Recently club members have been posting this sign on the trails. Remember to check for ticks to prevent lyme disease.
Another tick-borne disease emerges in Maine
Jackie Farwell, Bangor Daily News
Friday, August 10, 2012
Maine is seeing record numbers of a disease carried by ticks that doesn’t get as much attention as Lyme, but can be just as dangerous.
So far this year, 38 cases of the bacterial infection anaplasmosis have been reported in Maine, according to a Thursday alert from the Maine Center for Disease Control and Prevention. That’s more than all of 2011, when Maine had 26 cases of the disease.
The infection is caused by a germ called Anaplasma phagocytophilum.
“Everybody’s heard about Lyme disease but they maybe haven’t heard about anaplasma,” said Dr. Stephen Sears, state epidemiologist.
Carried by the same deer tick as Lyme disease, anaplasmosis is no longer rare in Maine like it was a few years ago, he said.
“It seems to be increasing not only in the numbers but in its distribution,” Sears said. “It’s being seen a little farther up the coast and a little deeper into the interior sections.”
Anaplasmosis has been found in Androscoggin, Cumberland, Hancock, Kennebec, Knox, Lincoln, Somerset and York counties so far this year. Other parts of the country that have high rates of Lyme disease are also seeing anaplasmosis on the rise, Sears said.
While the drug treatment for anaplasmosis is similar to the treatment for Lyme disease, the infection doesn’t cause Lyme’s hallmark bull’s eye rash, Sears said. It’s a different organism that leads to severe flu-like symptoms, such as body aches, fever and headache, he said.

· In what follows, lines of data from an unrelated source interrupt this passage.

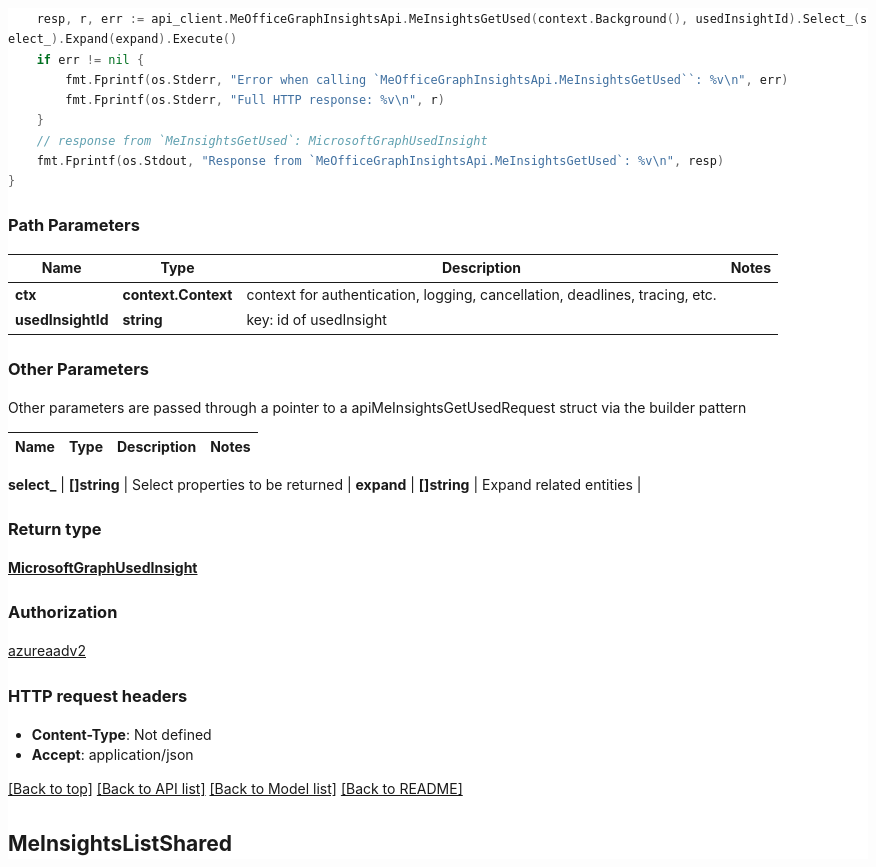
 ```go
    resp, r, err := api_client.MeOfficeGraphInsightsApi.MeInsightsGetUsed(context.Background(), usedInsightId).Select_(select_).Expand(expand).Execute()
    if err != nil {
        fmt.Fprintf(os.Stderr, "Error when calling `MeOfficeGraphInsightsApi.MeInsightsGetUsed``: %v\n", err)
        fmt.Fprintf(os.Stderr, "Full HTTP response: %v\n", r)
    }
    // response from `MeInsightsGetUsed`: MicrosoftGraphUsedInsight
    fmt.Fprintf(os.Stdout, "Response from `MeOfficeGraphInsightsApi.MeInsightsGetUsed`: %v\n", resp)
}
```

### Path Parameters


Name | Type | Description  | Notes
------------- | ------------- | ------------- | -------------
**ctx** | **context.Context** | context for authentication, logging, cancellation, deadlines, tracing, etc.
**usedInsightId** | **string** | key: id of usedInsight | 

### Other Parameters

Other parameters are passed through a pointer to a apiMeInsightsGetUsedRequest struct via the builder pattern


Name | Type | Description  | Notes
------------- | ------------- | ------------- | -------------

 **select_** | **[]string** | Select properties to be returned | 
 **expand** | **[]string** | Expand related entities | 

### Return type

[**MicrosoftGraphUsedInsight**](MicrosoftGraphUsedInsight.md)

### Authorization

[azureaadv2](../README.md#azureaadv2)

### HTTP request headers

- **Content-Type**: Not defined
- **Accept**: application/json

[[Back to top]](#) [[Back to API list]](../README.md#documentation-for-api-endpoints)
[[Back to Model list]](../README.md#documentation-for-models)
[[Back to README]](../README.md)


## MeInsightsListShared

The disease can be diagnosed through a blood test, and the sooner sufferers get treatment, the better, Sears said. Anaplasma lives in white blood cells, causing all-over discomfort as the cells circulate through the body, he said. Symptoms typically appear within one to two weeks of a tick bite.
The disease can be serious in people with weak immune systems, he said.
Most anaplasmosis occurs in the late summer and fall, so cases are predicted to keep rising, he said.
“We’re expecting that this is going to be a pretty big year, so we want to get the word out,” Sears said.